Nowadays I wrangle around a dozen machines (see photo) at work which let me produce a forecast and feed it to a bunch of different (buzzword coming) platforms.
Mostly, I get it. I understand how computers work. That gives me a leg up. Often it’s necessary to think along with the programmer to affect a fix.
There are two things which always surprise me.
1) There’s always something that’s not working!
It might be hardware or software or even a bad piece of data which should be a temperature or cloud but ends up being interpreted as a command. The computer stops what its doing. There’s never a time when I can depend on everything!
Google is well known for designing its software specifically to understand hardware will always fail. Those Google guys are right.
2) Computers often continue to work when something’s wrong–though it turns out they’re really waiting to fail at a time less convenient to me!
That’s part of what’s happened today and it’s causing me to tear my hair out.
A hardware failure late last week took out a two hard drive RAID array (two disks which act as one to provide constant backup or, in this case, additional speed). This particular piece of equipment was down for a day while we waited for FedEx to deliver the replacement. No problem. Like Google we understand working around bad hardware.
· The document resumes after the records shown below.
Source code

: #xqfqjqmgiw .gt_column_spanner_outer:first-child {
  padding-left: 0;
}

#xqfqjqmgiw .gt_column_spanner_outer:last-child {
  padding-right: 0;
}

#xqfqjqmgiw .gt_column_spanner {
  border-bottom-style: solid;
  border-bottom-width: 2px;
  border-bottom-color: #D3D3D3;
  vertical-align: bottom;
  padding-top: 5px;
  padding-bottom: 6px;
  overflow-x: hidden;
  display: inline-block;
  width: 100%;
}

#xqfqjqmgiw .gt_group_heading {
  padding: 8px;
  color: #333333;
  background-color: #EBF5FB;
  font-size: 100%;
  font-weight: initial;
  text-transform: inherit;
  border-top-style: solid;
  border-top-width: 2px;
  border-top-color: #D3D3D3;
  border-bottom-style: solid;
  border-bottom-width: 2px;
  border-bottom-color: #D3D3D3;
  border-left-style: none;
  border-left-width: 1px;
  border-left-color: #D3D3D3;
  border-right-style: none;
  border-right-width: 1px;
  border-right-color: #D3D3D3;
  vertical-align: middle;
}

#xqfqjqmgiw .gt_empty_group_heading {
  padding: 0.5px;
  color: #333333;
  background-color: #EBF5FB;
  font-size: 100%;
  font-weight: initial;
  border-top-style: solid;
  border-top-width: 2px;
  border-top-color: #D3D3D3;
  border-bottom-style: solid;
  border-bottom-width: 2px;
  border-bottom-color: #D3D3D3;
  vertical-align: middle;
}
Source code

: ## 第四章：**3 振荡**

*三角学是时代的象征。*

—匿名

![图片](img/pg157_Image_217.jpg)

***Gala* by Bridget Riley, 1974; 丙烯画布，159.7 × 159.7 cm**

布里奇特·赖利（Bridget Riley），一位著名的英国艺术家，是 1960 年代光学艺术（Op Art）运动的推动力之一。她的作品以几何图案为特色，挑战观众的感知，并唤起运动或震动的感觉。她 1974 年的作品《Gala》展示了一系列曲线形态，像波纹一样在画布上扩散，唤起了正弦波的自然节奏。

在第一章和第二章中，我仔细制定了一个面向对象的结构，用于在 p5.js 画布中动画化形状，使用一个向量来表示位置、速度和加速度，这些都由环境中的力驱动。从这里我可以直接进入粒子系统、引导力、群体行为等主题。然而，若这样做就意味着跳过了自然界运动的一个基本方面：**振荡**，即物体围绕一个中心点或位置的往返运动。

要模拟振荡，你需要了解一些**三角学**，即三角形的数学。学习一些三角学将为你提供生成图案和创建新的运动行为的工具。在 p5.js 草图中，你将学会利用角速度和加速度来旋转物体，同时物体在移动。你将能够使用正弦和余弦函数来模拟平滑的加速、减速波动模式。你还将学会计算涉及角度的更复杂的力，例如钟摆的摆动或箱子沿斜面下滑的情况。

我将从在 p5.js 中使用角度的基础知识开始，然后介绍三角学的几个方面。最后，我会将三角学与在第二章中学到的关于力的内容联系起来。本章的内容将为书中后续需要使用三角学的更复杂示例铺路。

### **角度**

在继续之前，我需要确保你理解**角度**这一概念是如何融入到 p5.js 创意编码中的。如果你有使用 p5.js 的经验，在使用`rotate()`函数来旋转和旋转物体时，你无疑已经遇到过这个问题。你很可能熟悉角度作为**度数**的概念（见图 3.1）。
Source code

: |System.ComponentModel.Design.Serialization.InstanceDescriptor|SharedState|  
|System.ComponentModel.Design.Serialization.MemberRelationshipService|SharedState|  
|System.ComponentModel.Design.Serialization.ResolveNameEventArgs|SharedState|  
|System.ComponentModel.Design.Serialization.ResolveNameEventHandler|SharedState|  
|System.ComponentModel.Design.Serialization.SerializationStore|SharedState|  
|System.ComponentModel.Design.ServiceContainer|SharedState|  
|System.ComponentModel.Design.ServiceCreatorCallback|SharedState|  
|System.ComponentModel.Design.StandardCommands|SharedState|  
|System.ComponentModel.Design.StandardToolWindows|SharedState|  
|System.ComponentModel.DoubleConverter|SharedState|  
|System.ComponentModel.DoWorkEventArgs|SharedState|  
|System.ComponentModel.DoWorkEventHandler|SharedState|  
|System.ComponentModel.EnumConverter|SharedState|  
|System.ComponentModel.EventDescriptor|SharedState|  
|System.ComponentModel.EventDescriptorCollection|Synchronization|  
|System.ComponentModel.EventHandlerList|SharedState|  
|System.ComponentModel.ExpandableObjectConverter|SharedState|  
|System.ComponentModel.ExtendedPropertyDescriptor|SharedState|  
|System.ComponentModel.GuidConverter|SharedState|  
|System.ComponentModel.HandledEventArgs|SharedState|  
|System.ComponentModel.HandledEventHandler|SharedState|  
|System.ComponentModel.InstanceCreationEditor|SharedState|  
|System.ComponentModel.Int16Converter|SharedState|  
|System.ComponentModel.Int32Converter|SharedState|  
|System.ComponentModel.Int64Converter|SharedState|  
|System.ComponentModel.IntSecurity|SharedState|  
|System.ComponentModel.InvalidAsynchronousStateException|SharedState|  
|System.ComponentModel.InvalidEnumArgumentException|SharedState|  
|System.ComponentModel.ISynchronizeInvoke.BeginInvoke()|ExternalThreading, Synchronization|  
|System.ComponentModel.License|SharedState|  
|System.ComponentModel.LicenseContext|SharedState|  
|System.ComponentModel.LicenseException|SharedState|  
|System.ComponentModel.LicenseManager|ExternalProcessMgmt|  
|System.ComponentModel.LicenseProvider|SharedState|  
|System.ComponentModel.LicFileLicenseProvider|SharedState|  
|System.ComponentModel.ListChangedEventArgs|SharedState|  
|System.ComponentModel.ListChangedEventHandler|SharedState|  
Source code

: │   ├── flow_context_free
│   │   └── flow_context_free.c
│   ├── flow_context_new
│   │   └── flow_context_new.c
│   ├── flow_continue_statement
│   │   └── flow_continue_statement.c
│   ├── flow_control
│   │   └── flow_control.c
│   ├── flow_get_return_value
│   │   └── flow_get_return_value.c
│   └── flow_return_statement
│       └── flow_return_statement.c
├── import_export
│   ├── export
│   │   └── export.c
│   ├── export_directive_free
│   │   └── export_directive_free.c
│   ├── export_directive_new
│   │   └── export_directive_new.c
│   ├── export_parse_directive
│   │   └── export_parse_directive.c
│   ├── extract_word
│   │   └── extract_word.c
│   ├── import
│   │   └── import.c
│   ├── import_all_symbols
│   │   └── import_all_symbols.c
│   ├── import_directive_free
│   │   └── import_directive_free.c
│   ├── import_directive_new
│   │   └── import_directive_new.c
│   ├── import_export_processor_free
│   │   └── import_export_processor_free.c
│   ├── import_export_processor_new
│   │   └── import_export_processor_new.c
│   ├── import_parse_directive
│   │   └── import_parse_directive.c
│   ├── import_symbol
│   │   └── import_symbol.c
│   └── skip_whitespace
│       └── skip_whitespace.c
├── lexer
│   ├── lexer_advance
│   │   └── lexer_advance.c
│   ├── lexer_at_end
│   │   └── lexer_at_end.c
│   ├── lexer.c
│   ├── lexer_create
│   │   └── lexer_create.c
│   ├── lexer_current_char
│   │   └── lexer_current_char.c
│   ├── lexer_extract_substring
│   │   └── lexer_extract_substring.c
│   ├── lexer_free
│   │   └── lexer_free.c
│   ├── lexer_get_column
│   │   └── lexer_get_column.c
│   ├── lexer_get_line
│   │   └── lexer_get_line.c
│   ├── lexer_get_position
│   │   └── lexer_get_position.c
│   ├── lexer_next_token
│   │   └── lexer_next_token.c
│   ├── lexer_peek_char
Once we replaced the drives we had to repopulate them with data. In this case it was an accurate rendition of the Earth’s surface–really. That meant nearly 200 GB of data had to move across our network. It took hours.
By late last Thursday evening we were up and running perfectly. We’d made some accommodations for the new hardware. No sweat.
Saturday was rainy and heavily tested this new configuration which worked nearly perfectly.
It failed this morning!
Why?
Who knows.
What was different between Saturday and today? As far as I can tell nothing!
The point is the computer was working just fine though it obviously wasn’t. There was something still wrong that needed just the right moment… the right set of circumstances… to fail
For whatever reason I was always under the (false) assumption that you needed perfection within these complex system for things to work. Obviously not. And, of course, it makes you wonder what’s next… or if you really can ever fix all the problems.
I’ve still got over two hours of data transfer to go this second time. Time to think about what might be next.